Moving on, now, to 26 January 1788 when the Fleet was brought from Botany Bay to Port Jackson, it is only logical to conclude that the site chosen for the landing then was the same as that used on 22 January that is on the west side of the Cove and, as an extension of that premise, the flag ceremony would have been close by.

There is evidence that this was certainly the case from an entry in the journal of David Collins An Account of the English Colony in New South Wales who wrote;

“In the evening of this day the whole of the party that came round in the Supply were assembled at the point where they had first landed in the morning, [underlining mine] and on which a flag-staff had been purposely erected and a union jack displayed, when the marines fired several vollies; between which the governor and the officers who accompanied him drank the healths of his Majesty and the Royal Family, and success to the new colony.” (3)

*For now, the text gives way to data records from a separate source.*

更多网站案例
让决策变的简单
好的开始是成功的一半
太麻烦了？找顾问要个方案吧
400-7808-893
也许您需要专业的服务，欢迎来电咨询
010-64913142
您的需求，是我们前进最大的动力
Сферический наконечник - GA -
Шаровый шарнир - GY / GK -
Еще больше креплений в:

So, because Jacob Nagle gave the location of the first landing on 21 January as the western side of the Cove in 4-5 fathoms (24-30 feet) of water; John Campbell indicated that the flag was raised on the western side; David Collins said that the flag ceremony was at the site of the landing and, from what I wrote earlier, it would be reasonably safe to conclude that the landing place used on 26 January was the same as the one used on 22 January then the actual site of the landing and the flag raising would be close to the Overseas Passenger Terminal and probably where the Founders article places it, namely near the Bethel Steps behind the Terminal, on the original shoreline. The water depth given by Jacob Nagle around this location agrees with the soundings taken by Hunter/Bradley and notated on charts attributed to them. The charts also show that anywhere else on the western shoreline the water is either deeper or shallower.

I think that now is the time to add Q.E.D. (Quod Erat Demonstrandum) to the problem of where it was that Phillip landed, raised and saluted the flag in Sydney Cove on 26 January 1788. A suitable monument should be erected at the site.

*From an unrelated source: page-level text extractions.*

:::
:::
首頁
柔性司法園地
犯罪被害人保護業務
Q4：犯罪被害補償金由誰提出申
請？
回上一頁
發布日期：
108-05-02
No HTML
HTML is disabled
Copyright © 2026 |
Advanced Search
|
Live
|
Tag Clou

  1. Campbell, John. State Library of New South Wales. State Library of New South Wales, Manuscripts, oral history & pictures. [Online] unknown unknown, 2010. [Cited: September 14, 2015.] Call Number SAFE / MLMSS 7525. Digital Order No Album ID: 823671.
  2. Nagle, Jacob. Jacob Nagle his Book A.D. One Thousand Eight Hundred and Twenty Nine May 19th Canton. Stark County Ohio. Compiled 1829. p. 83.
  3. Collins, David. An Account of the English Colony in New South Wales. London : T Cadell Jnr and W. Davis, 1789. p. 52. Vol. 1.